((

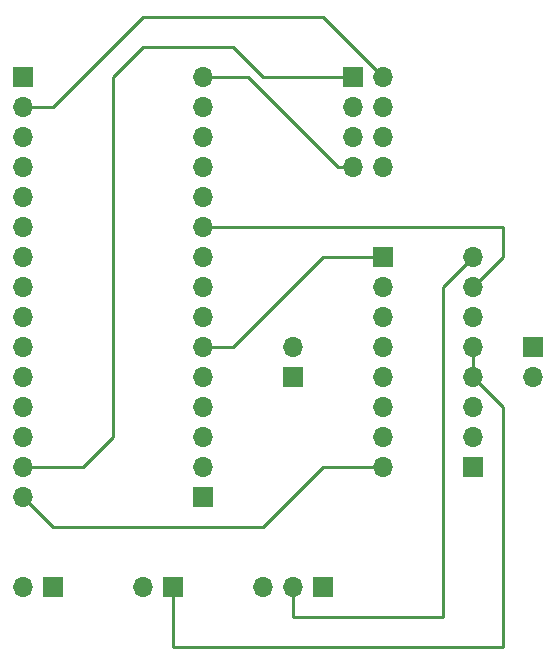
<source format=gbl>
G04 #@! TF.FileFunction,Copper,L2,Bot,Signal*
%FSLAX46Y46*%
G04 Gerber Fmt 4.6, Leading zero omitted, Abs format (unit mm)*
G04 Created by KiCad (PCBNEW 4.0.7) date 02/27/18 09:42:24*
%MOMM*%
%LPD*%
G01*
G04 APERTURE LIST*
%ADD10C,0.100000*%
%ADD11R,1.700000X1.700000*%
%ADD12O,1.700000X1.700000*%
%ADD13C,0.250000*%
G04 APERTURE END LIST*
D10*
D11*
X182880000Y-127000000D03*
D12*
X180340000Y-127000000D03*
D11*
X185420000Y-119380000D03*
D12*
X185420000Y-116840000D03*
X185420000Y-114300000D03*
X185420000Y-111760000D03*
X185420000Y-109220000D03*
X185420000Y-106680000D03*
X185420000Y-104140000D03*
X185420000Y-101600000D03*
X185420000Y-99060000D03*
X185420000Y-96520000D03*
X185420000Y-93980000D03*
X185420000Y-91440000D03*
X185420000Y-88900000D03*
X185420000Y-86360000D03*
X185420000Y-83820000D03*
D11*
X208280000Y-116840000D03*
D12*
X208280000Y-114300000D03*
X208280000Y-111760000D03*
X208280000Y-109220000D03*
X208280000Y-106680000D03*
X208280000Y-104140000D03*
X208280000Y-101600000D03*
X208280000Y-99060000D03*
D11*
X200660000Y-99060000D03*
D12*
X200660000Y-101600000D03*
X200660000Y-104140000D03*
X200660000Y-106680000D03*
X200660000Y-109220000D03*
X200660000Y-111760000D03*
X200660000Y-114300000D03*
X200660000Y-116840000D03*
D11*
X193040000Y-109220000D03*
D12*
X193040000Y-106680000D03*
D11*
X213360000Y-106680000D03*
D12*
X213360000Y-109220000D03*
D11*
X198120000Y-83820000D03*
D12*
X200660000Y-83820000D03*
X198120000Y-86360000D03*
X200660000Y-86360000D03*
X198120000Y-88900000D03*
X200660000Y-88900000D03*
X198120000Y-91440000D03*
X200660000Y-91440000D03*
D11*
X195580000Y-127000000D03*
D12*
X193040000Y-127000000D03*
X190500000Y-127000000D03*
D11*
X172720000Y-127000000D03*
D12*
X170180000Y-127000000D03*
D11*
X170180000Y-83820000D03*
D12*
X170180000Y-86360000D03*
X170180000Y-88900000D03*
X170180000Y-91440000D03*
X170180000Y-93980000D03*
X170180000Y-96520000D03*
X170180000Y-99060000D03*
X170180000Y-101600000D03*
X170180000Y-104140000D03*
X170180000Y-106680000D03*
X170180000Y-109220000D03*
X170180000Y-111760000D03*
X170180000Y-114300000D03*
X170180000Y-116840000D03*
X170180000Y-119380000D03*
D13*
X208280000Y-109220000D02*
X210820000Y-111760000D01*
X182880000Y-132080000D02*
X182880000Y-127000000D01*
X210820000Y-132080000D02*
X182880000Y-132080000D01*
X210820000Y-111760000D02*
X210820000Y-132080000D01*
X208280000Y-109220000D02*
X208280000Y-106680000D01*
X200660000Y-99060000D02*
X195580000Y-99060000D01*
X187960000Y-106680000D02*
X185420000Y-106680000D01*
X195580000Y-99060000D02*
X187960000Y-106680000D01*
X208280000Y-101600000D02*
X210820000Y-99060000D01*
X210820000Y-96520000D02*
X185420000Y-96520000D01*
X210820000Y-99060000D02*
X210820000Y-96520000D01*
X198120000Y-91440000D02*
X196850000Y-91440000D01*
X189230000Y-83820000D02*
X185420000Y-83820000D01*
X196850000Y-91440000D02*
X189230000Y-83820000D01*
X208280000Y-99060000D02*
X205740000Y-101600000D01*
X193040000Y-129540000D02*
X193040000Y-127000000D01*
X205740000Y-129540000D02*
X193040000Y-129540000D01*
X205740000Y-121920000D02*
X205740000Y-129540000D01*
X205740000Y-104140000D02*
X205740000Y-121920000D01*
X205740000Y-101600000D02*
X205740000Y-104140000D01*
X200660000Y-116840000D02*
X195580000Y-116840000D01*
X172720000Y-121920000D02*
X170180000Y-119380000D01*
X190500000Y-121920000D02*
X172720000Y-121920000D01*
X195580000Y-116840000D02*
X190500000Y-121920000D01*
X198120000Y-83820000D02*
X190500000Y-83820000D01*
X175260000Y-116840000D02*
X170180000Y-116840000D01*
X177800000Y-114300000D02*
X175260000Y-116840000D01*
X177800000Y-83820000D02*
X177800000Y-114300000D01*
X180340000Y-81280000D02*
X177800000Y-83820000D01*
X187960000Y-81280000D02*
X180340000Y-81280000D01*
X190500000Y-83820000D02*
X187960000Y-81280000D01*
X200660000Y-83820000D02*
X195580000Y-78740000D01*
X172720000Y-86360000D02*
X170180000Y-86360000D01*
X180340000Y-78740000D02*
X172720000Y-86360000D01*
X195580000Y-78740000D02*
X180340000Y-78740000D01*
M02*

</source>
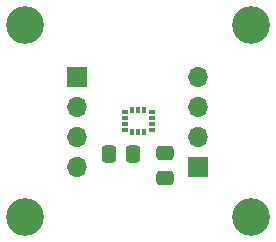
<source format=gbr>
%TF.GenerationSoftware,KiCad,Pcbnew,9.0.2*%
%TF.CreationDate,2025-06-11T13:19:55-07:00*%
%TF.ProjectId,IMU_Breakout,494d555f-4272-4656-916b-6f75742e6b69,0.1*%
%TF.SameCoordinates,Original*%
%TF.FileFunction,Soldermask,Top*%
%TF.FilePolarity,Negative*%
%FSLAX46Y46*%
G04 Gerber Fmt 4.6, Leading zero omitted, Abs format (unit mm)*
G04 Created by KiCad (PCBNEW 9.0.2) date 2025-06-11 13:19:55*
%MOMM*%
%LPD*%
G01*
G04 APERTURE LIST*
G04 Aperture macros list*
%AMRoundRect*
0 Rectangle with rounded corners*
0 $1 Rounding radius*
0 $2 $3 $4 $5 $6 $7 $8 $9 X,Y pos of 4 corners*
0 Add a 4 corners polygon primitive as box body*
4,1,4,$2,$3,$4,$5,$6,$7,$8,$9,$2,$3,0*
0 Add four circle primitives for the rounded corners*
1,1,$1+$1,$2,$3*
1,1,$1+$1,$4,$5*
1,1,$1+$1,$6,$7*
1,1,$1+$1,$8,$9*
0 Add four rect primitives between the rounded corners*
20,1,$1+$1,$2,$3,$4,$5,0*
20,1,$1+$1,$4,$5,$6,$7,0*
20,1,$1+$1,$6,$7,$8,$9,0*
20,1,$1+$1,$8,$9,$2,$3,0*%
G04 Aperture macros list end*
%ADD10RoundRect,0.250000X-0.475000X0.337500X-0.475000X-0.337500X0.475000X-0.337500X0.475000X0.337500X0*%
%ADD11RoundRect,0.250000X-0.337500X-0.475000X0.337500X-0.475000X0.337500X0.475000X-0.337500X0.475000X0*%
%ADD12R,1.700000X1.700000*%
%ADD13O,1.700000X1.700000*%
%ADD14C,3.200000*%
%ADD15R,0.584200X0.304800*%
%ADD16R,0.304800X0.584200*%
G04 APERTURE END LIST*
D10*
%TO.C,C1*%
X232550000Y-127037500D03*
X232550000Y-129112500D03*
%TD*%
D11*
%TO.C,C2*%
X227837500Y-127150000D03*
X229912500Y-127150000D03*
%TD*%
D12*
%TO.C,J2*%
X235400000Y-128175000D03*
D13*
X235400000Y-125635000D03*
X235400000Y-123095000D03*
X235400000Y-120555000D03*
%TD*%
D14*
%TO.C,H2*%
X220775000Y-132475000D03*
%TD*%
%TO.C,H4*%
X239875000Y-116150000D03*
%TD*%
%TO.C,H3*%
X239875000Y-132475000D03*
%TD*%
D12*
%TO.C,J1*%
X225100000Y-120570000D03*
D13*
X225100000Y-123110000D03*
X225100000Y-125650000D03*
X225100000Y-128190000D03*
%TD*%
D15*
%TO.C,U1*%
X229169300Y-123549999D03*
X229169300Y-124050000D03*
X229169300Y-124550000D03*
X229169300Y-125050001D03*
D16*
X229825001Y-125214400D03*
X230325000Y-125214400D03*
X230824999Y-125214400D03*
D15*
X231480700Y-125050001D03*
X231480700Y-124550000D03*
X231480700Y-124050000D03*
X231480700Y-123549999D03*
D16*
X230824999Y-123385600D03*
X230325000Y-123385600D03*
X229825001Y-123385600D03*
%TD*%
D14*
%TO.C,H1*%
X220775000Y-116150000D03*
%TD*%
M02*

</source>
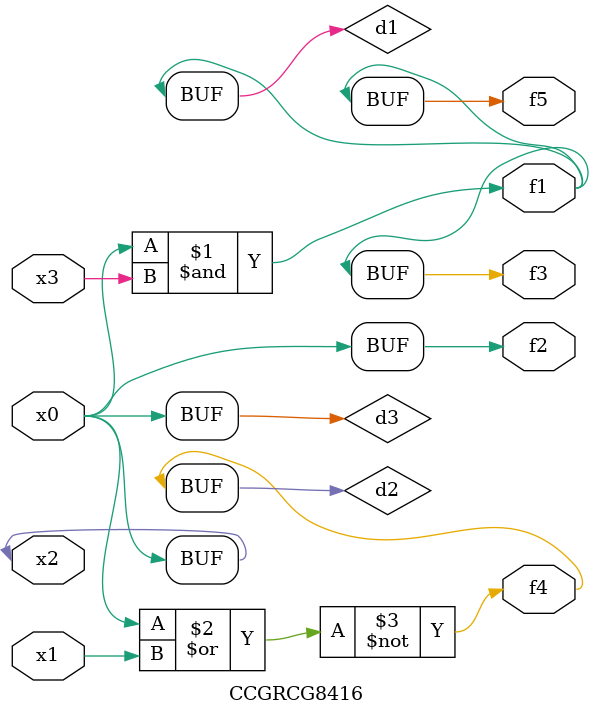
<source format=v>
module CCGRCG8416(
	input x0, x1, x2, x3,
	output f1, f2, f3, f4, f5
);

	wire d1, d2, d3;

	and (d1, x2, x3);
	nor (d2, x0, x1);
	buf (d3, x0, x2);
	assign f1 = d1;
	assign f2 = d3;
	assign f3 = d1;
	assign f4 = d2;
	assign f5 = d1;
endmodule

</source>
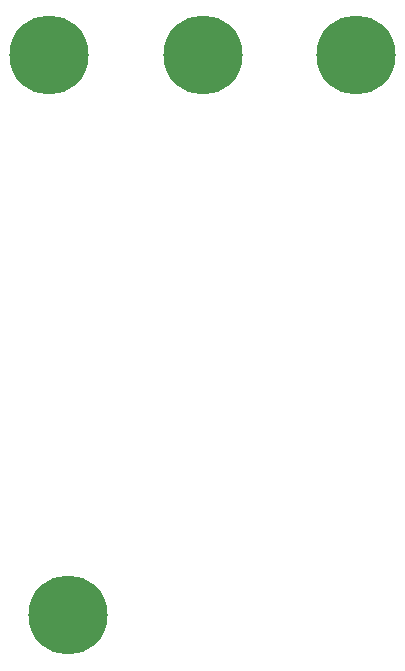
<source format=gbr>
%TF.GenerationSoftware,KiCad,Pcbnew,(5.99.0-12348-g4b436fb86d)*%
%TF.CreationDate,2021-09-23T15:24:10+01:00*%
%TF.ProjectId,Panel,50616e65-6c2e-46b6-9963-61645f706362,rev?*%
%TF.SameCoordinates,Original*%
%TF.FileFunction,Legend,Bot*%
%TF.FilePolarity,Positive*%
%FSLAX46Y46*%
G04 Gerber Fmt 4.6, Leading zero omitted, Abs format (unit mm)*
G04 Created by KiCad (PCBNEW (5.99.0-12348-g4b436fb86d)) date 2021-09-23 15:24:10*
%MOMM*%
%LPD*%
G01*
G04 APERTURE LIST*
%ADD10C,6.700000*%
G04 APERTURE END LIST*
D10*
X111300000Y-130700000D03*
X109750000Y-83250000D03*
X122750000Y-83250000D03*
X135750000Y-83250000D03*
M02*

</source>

))
((

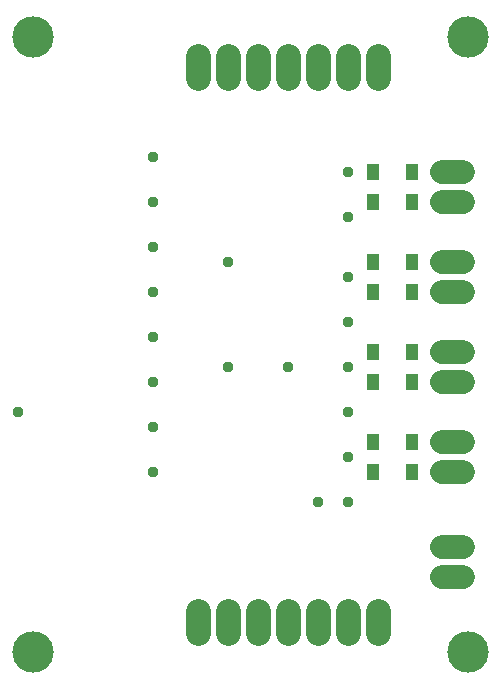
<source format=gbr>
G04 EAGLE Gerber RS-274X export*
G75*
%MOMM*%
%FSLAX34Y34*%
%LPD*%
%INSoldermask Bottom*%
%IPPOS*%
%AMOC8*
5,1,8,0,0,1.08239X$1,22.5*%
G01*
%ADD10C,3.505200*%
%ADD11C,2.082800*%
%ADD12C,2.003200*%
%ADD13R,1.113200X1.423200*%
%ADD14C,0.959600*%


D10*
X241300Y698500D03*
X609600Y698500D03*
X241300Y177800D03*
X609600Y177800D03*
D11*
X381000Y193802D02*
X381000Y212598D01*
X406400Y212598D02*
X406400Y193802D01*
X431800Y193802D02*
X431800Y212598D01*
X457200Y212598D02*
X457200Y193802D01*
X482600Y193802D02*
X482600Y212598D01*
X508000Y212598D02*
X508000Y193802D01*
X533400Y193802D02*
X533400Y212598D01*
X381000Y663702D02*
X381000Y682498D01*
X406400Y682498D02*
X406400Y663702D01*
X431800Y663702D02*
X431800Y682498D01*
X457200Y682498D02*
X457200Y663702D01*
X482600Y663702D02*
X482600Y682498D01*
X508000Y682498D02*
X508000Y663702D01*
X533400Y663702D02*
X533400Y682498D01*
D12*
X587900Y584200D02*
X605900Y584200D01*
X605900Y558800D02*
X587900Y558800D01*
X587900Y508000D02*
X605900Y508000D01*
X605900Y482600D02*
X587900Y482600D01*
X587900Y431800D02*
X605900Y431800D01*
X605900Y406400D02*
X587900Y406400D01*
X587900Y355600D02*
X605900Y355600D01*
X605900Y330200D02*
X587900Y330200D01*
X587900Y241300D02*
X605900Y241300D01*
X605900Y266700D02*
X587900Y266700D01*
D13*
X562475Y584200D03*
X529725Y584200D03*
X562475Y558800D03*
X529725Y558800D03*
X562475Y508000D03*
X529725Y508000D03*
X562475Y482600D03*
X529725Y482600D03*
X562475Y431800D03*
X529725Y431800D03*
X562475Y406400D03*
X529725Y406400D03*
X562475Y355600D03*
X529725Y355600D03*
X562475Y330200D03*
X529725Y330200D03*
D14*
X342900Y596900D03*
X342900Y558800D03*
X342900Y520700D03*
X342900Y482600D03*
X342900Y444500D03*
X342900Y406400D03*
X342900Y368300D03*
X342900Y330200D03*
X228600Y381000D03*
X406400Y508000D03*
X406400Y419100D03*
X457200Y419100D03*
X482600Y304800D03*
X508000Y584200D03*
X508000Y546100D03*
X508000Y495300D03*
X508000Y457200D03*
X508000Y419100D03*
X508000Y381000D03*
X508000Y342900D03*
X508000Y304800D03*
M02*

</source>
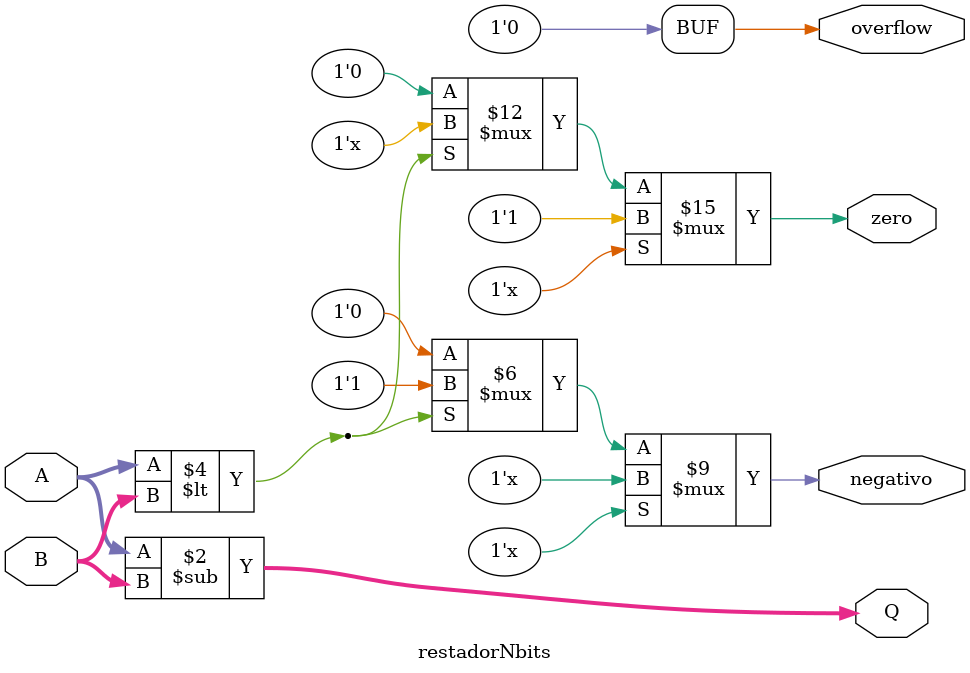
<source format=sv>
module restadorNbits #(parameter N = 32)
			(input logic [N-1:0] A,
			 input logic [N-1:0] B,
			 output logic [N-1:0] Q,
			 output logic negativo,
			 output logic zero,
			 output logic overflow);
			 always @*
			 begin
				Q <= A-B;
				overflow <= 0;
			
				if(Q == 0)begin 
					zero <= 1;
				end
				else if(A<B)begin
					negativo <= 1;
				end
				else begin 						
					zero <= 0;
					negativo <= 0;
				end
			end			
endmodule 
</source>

))

*Exercise details:*
Looking at the data above, return every line from the one with "<source format=gbl>" down to the one with "X198120000Y-88900000D03*", exactly and inclusively.

*Output of the task:*
<source format=gbl>
G04 #@! TF.FileFunction,Copper,L2,Bot,Signal*
%FSLAX46Y46*%
G04 Gerber Fmt 4.6, Leading zero omitted, Abs format (unit mm)*
G04 Created by KiCad (PCBNEW 4.0.7) date 02/27/18 09:42:24*
%MOMM*%
%LPD*%
G01*
G04 APERTURE LIST*
%ADD10C,0.100000*%
%ADD11R,1.700000X1.700000*%
%ADD12O,1.700000X1.700000*%
%ADD13C,0.250000*%
G04 APERTURE END LIST*
D10*
D11*
X182880000Y-127000000D03*
D12*
X180340000Y-127000000D03*
D11*
X185420000Y-119380000D03*
D12*
X185420000Y-116840000D03*
X185420000Y-114300000D03*
X185420000Y-111760000D03*
X185420000Y-109220000D03*
X185420000Y-106680000D03*
X185420000Y-104140000D03*
X185420000Y-101600000D03*
X185420000Y-99060000D03*
X185420000Y-96520000D03*
X185420000Y-93980000D03*
X185420000Y-91440000D03*
X185420000Y-88900000D03*
X185420000Y-86360000D03*
X185420000Y-83820000D03*
D11*
X208280000Y-116840000D03*
D12*
X208280000Y-114300000D03*
X208280000Y-111760000D03*
X208280000Y-109220000D03*
X208280000Y-106680000D03*
X208280000Y-104140000D03*
X208280000Y-101600000D03*
X208280000Y-99060000D03*
D11*
X200660000Y-99060000D03*
D12*
X200660000Y-101600000D03*
X200660000Y-104140000D03*
X200660000Y-106680000D03*
X200660000Y-109220000D03*
X200660000Y-111760000D03*
X200660000Y-114300000D03*
X200660000Y-116840000D03*
D11*
X193040000Y-109220000D03*
D12*
X193040000Y-106680000D03*
D11*
X213360000Y-106680000D03*
D12*
X213360000Y-109220000D03*
D11*
X198120000Y-83820000D03*
D12*
X200660000Y-83820000D03*
X198120000Y-86360000D03*
X200660000Y-86360000D03*
X198120000Y-88900000D03*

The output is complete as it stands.